The task. Find all the lines in the entries below that hold the word "groups" and copy them.

(Saved data entries)

::::::::::

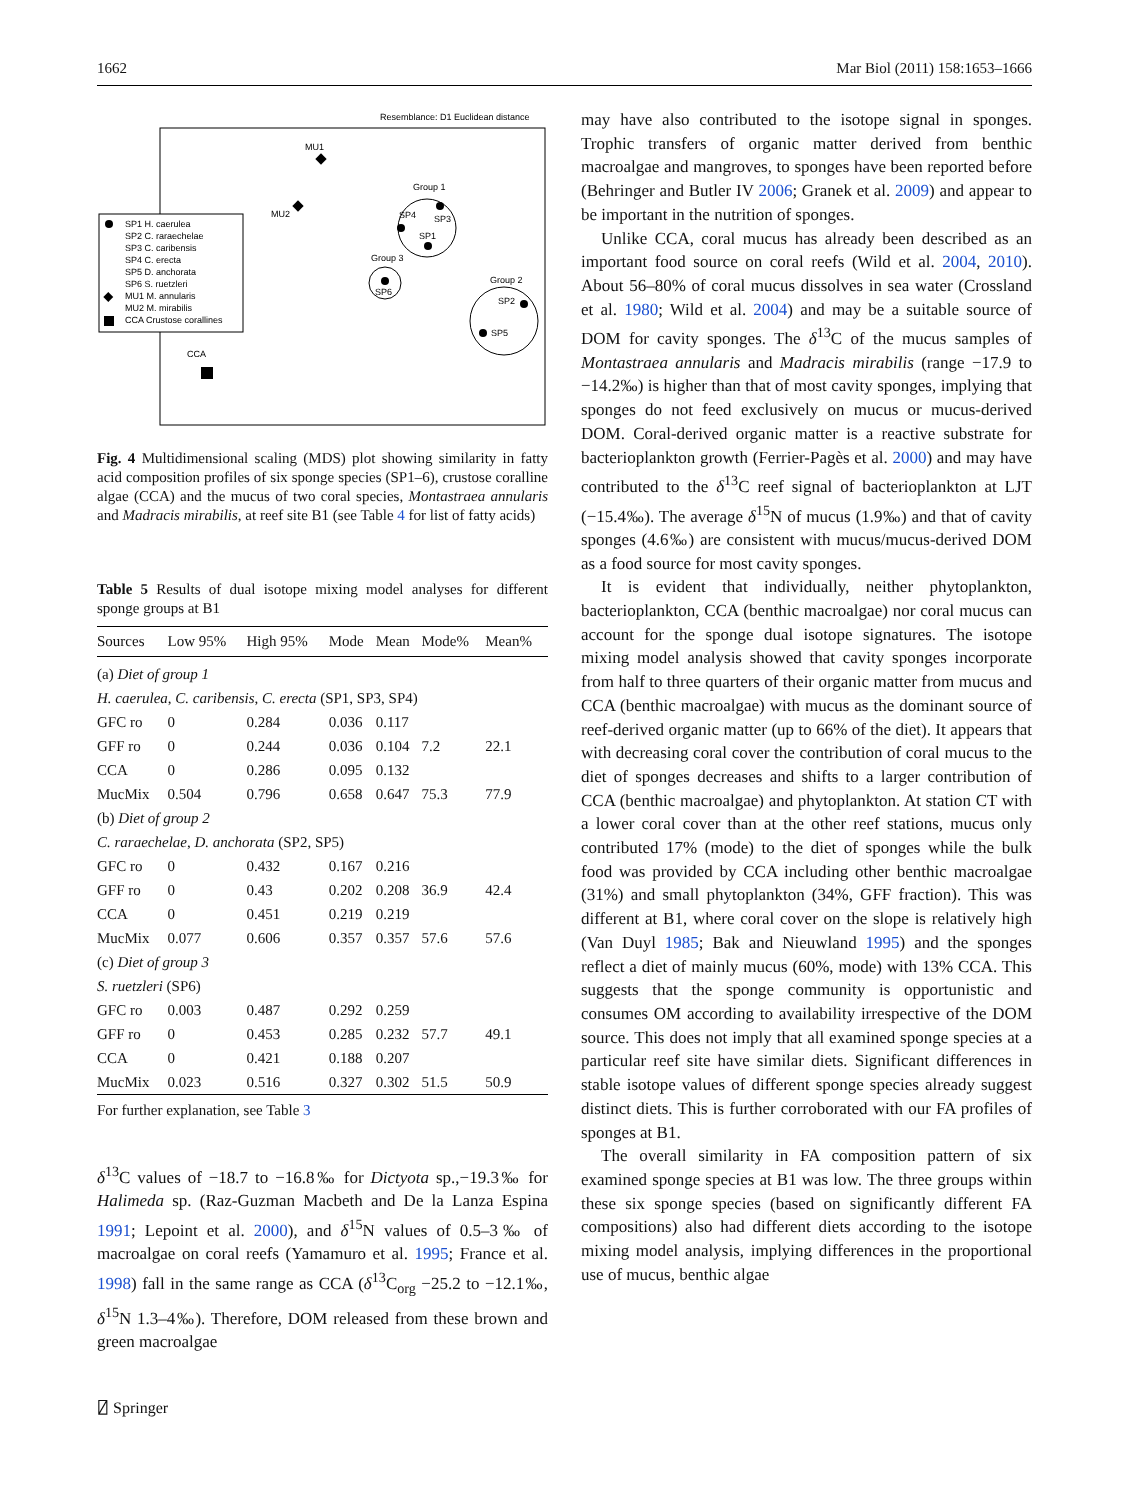1662 Mar Biol (2011) 158:1653–1666
Resemblance: D1 Euclidean distance
MU1
MU2
SP1 H. caerulea
SP2 C. raraechelae
SP3 C. caribensis
SP4 C. erecta
SP5 D. anchorata
SP6 S. ruetzleri
MU1 M. annularis
MU2 M. mirabilis
CCA Crustose corallines
Group 1
SP3
SP4
SP1
Group 3
SP6
Group 2
SP2
SP5
CCA
Fig. 4 Multidimensional scaling (MDS) plot showing similarity in fatty acid composition profiles of six sponge species (SP1–6), crustose coralline algae (CCA) and the mucus of two coral species, Montastraea annularis and Madracis mirabilis, at reef site B1 (see Table 4 for list of fatty acids)
Table 5 Results of dual isotope mixing model analyses for different sponge groups at B1
| Sources | Low 95% | High 95% | Mode | Mean | Mode% | Mean% |
| --- | --- | --- | --- | --- | --- | --- |
| (a) Diet of group 1 | | | | | | |
| H. caerulea , C. caribensis , C. erecta (SP1, SP3, SP4) | | | | | | |
| GFC ro | 0 | 0.284 | 0.036 | 0.117 | | |
| GFF ro | 0 | 0.244 | 0.036 | 0.104 | 7.2 | 22.1 |
| CCA | 0 | 0.286 | 0.095 | 0.132 | | |
| MucMix | 0.504 | 0.796 | 0.658 | 0.647 | 75.3 | 77.9 |
| (b) Diet of group 2 | | | | | | |
| C. raraechelae , D. anchorata (SP2, SP5) | | | | | | |
| GFC ro | 0 | 0.432 | 0.167 | 0.216 | | |
| GFF ro | 0 | 0.43 | 0.202 | 0.208 | 36.9 | 42.4 |
| CCA | 0 | 0.451 | 0.219 | 0.219 | | |
| MucMix | 0.077 | 0.606 | 0.357 | 0.357 | 57.6 | 57.6 |
| (c) Diet of group 3 | | | | | | |
| S. ruetzleri (SP6) | | | | | | |
| GFC ro | 0.003 | 0.487 | 0.292 | 0.259 | | |
| GFF ro | 0 | 0.453 | 0.285 | 0.232 | 57.7 | 49.1 |
| CCA | 0 | 0.421 | 0.188 | 0.207 | | |
| MucMix | 0.023 | 0.516 | 0.327 | 0.302 | 51.5 | 50.9 |
For further explanation, see Table 3
δ<sup>13</sup>C values of −18.7 to −16.8‰ for Dictyota sp.,−19.3‰ for Halimeda sp. (Raz-Guzman Macbeth and De la Lanza Espina 1991; Lepoint et al. 2000), and δ<sup>15</sup>N values of 0.5–3‰ of macroalgae on coral reefs (Yamamuro et al. 1995; France et al. 1998) fall in the same range as CCA (δ<sup>13</sup>C<sub>org</sub> −25.2 to −12.1‰, δ<sup>15</sup>N 1.3–4‰). Therefore, DOM released from these brown and green macroalgae
may have also contributed to the isotope signal in sponges. Trophic transfers of organic matter derived from benthic macroalgae and mangroves, to sponges have been reported before (Behringer and Butler IV 2006; Granek et al. 2009) and appear to be important in the nutrition of sponges.
Unlike CCA, coral mucus has already been described as an important food source on coral reefs (Wild et al. 2004, 2010). About 56–80% of coral mucus dissolves in sea water (Crossland et al. 1980; Wild et al. 2004) and may be a suitable source of DOM for cavity sponges. The δ<sup>13</sup>C of the mucus samples of Montastraea annularis and Madracis mirabilis (range −17.9 to −14.2‰) is higher than that of most cavity sponges, implying that sponges do not feed exclusively on mucus or mucus-derived DOM. Coral-derived organic matter is a reactive substrate for bacterioplankton growth (Ferrier-Pagès et al. 2000) and may have contributed to the δ<sup>13</sup>C reef signal of bacterioplankton at LJT (−15.4‰). The average δ<sup>15</sup>N of mucus (1.9‰) and that of cavity sponges (4.6‰) are consistent with mucus/mucus-derived DOM as a food source for most cavity sponges.
It is evident that individually, neither phytoplankton, bacterioplankton, CCA (benthic macroalgae) nor coral mucus can account for the sponge dual isotope signatures. The isotope mixing model analysis showed that cavity sponges incorporate from half to three quarters of their organic matter from mucus and CCA (benthic macroalgae) with mucus as the dominant source of reef-derived organic matter (up to 66% of the diet). It appears that with decreasing coral cover the contribution of coral mucus to the diet of sponges decreases and shifts to a larger contribution of CCA (benthic macroalgae) and phytoplankton. At station CT with a lower coral cover than at the other reef stations, mucus only contributed 17% (mode) to the diet of sponges while the bulk food was provided by CCA including other benthic macroalgae (31%) and small phytoplankton (34%, GFF fraction). This was different at B1, where coral cover on the slope is relatively high (Van Duyl 1985; Bak and Nieuwland 1995) and the sponges reflect a diet of mainly mucus (60%, mode) with 13% CCA. This suggests that the sponge community is opportunistic and consumes OM according to availability irrespective of the DOM source. This does not imply that all examined sponge species at a particular reef site have similar diets. Significant differences in stable isotope values of different sponge species already suggest distinct diets. This is further corroborated with our FA profiles of sponges at B1.
The overall similarity in FA composition pattern of six examined sponge species at B1 was low. The three groups within these six sponge species (based on significantly different FA compositions) also had different diets according to the isotope mixing model analysis, implying differences in the proportional use of mucus, benthic algae
⍁ Springer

::::::::::

Exercise response.
Table 5 Results of dual isotope mixing model analyses for different sponge groups at B1
The overall similarity in FA composition pattern of six examined sponge species at B1 was low. The three groups within these six sponge species (based on significantly different FA compositions) also had different diets according to the isotope mixing model analysis, implying differences in the proportional use of mucus, benthic algae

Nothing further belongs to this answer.